====== Texto apresentado ======

Há tempos encontrei na internet, na biografia de Sundance Kid - que vai ser o amigo inseparável de Butch- uma frase do
próprio, 'qualificando-se': “Sundance Kid, profissão:
fora de lei”. Adorei o seu sentido do humor!
Bem,
mas voltando ao que conta Chatwin:
“Butch
(…) aos 18 anos pensava que os seus inimigos naturais eram os grandes
rancheiros de gado, o caminho de ferro e os bancos, dizendo a si mesmo que o
direito se encontrava do lado errado da lei”. (idem, pg. 69)
Nascera
em Beaver, no Utah, a 13 de Abril de 1866. Chamava-se Robert LeRoy Parker e os pais tinham vindo de
Inglaterra, ainda crianças, e chegaram ao Oeste numa caravana de Mormões.
A mãe
era de ascendência escocesa. Foram sempre pobres, muito pobres, e tinham 11 filhos. Talvez
por isso Butch tenha abandonado a casa e tenha largado o trabalho em que se
esfalfava a trabalhar para os outros por uma paga de miséria. E, por isso mesmo, numa bela manhã, do ano de 1884, tenha
decidido partir!
“Esta sua partida coincidiu com a época
dourada dos ricos ranchos (…) dos ‘cow-boys’ a viver uma vida de privações; dos
barões do gado que pagavam salários miseráveis e tiravam dividendos da ordem
dos 40% para os accionistas; (…) dos pequenos almoços com champagne no ‘Cheyenne
Club’. (in Patagónia, pg.70)"
As
privações vão-no empurrando para a frente. Assim, nessa bela manhã de Junho, anuncia
à mãe que vai trabalhar para as minas de Telluride,
despede-se dela e da irmã bébé - e lá se
foi!
“E sumiu de suas vidas, a cavalo”,
conclui Chatwin. Nessa noite, o pai conta, desolado, que ele fugira depois de ter
roubado umas cabeças de gado a um rancheiro!
É
a partir daí que se vai chamar Butch Cassidy e vai ser procurado pela polícia.
E torna-se numa lenda!
Os
tempos correm e tudo muda. E chega o Grande Inverno de 1886-1887 que mata mais
de três quartos do gado daquela zona.

======

**Tarefa atribuída 1**: Segundo o texto sobre Butch Cassidy, qual era o seu verdadeiro nome?
**Tarefa atribuída 2**: Prossiga o texto sobre Butch Cassidy a partir da última frase apresentada.
Os registos não têm qualquer relação com o texto apresentado.

====== Conjunto de registos ======

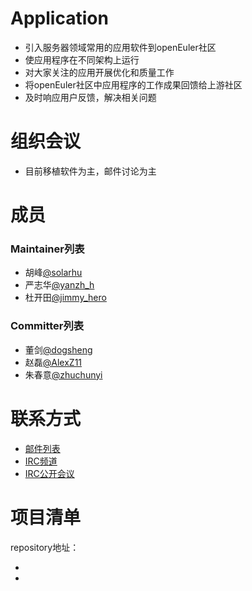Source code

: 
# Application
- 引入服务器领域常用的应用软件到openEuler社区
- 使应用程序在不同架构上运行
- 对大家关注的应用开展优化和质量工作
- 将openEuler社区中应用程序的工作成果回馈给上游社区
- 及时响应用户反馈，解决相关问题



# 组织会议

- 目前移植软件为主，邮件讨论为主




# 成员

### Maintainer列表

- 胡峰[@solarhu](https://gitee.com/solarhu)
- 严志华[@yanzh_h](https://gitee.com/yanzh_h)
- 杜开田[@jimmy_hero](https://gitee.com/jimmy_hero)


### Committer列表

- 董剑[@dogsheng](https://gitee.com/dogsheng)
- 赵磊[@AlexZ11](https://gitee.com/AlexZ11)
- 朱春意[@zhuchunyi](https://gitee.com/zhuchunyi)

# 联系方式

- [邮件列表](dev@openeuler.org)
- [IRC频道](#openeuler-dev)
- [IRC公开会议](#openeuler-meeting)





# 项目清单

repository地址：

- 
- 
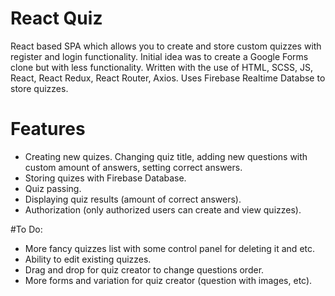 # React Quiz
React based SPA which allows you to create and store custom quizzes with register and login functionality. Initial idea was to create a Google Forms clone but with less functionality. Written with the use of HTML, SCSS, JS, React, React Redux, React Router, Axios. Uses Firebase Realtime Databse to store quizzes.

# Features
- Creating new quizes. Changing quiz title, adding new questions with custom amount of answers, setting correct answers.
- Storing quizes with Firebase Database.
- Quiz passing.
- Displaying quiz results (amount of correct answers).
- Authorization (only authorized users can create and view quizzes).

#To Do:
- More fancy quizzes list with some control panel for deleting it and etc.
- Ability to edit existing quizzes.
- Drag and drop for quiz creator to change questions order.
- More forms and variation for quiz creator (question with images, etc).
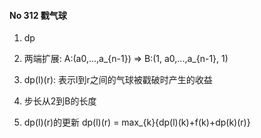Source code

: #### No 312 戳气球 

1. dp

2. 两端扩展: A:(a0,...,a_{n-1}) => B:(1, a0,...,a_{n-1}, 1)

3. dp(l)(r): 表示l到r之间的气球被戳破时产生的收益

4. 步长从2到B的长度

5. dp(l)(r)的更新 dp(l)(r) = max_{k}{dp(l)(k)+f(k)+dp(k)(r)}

======
====== Conjunto de registos ======

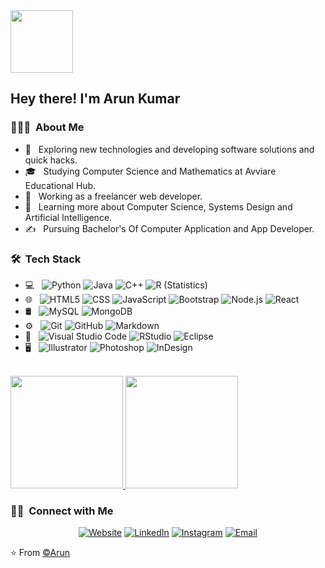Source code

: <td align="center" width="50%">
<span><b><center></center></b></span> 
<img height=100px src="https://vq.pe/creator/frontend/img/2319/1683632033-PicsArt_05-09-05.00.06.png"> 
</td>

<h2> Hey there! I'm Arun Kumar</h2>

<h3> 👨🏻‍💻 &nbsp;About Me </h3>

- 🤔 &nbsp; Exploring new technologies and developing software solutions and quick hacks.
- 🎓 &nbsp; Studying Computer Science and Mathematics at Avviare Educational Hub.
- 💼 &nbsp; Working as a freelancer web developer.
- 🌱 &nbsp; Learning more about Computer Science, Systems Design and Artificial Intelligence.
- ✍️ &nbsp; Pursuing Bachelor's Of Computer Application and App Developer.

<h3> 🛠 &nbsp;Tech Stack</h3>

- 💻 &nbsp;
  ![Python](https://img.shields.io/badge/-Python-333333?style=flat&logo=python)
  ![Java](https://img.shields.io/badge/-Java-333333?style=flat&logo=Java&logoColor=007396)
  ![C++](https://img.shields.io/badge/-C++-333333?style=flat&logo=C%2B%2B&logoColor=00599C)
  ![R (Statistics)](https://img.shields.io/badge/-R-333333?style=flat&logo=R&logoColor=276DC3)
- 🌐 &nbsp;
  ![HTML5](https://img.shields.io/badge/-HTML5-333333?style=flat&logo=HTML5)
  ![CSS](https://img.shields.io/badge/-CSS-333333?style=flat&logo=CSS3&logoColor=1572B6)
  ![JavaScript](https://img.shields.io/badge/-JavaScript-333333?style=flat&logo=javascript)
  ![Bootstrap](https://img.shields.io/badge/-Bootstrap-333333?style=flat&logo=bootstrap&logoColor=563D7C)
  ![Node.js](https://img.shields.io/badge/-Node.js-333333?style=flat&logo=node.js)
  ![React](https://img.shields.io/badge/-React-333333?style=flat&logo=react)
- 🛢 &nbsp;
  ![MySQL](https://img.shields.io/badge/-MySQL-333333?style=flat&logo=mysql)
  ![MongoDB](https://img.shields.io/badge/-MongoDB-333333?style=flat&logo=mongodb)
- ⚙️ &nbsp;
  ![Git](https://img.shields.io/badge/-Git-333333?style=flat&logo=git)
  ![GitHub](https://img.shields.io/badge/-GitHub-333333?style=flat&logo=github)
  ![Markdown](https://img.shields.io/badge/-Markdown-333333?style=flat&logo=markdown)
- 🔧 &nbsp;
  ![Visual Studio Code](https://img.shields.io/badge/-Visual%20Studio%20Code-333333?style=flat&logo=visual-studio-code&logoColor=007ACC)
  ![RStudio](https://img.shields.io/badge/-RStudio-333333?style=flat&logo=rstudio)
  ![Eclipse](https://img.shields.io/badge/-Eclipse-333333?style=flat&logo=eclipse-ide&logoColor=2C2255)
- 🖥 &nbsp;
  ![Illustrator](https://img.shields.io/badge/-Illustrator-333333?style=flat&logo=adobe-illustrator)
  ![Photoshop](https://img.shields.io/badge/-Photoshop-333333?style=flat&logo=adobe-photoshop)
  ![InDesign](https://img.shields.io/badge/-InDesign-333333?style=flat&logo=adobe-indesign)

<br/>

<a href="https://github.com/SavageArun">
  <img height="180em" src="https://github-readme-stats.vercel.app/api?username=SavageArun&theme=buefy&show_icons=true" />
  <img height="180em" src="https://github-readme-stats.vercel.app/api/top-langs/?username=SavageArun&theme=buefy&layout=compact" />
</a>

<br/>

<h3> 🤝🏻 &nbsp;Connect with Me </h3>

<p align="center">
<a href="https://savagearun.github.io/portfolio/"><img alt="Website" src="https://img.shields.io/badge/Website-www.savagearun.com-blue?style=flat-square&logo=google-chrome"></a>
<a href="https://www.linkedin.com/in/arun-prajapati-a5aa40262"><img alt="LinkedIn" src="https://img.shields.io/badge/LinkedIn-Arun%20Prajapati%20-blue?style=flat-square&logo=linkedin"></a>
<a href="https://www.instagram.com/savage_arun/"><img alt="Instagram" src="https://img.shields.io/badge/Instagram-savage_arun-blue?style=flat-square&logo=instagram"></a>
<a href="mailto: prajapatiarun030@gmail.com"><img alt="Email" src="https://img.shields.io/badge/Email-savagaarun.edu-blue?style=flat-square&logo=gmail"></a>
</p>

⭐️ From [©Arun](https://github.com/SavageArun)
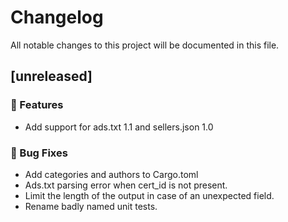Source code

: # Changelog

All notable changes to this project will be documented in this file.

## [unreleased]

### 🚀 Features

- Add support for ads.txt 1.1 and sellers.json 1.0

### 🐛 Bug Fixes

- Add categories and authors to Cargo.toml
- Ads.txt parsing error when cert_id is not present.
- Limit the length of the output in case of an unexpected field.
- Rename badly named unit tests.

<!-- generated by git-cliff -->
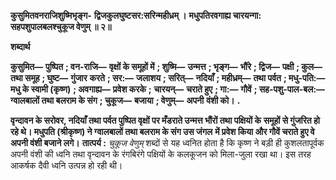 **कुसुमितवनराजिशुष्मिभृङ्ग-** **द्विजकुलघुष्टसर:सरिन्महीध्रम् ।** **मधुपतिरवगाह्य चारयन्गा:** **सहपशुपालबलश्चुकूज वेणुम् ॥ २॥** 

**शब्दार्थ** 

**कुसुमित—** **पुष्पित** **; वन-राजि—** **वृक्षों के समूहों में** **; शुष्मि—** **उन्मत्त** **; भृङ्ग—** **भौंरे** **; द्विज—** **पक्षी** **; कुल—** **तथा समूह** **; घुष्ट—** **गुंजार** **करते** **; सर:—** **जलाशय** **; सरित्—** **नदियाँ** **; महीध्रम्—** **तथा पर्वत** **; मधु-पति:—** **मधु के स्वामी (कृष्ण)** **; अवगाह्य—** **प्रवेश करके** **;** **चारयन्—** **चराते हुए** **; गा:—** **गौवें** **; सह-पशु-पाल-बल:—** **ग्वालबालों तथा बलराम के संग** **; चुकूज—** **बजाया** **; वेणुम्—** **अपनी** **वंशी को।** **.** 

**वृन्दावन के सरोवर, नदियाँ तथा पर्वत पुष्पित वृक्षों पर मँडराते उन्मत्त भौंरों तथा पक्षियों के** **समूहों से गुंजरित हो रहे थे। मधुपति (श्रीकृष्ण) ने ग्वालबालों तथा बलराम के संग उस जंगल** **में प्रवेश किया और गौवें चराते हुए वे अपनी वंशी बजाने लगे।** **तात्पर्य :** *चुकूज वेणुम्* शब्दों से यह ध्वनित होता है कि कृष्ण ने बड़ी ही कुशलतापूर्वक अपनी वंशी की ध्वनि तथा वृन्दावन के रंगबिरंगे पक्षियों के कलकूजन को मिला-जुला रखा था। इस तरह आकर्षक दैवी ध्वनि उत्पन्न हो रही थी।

======

**Resultado da tarefa 1**: Robert LeRoy Parker.

**Resultado da tarefa 2**:
“A avidez, ligada à catástrofe natural, vai
dar origem a outro tipo de ‘cow-boy’ marginal, o dos homens reduzidos à
clandestinidade e ao roubo de gado, devido ao desemprego. (…) E à fome. ”
Pelo
Oeste esses “desesperados” profissionais
criam quadrilhas de ladrões de gado, de assaltantes de bancos. Porque a verdade
é que nada têm a perder! Butch Cassidy vai ser um deles.
“Durante aqueles anos, foi vaqueiro, domador
de cavalos selvagens, marcador de gado, assaltante de bancos a meio tempo, mas
era como chefe de quadrilha que os xerifes das redondezas o temiam”.
Em
1894, é preso, acusado de roubar um cavalo que não tinha roubado e que no
máximo valeria uns 5$. Um pretexto, no fim e ao cabo. E passa dois anos na
penitenciária de Wyoming.
Em 2 de Junho de 1899 a quadrilha roubou o Union Pacific Overland Flyer perto de Wilcox, Wyoming, um roubo que ficou famoso e que resultou numa enorme caça ao homem. Muitos homens da lei notáveis da época participaram na perseguição aos ladrões mas não os conseguiram apanhar.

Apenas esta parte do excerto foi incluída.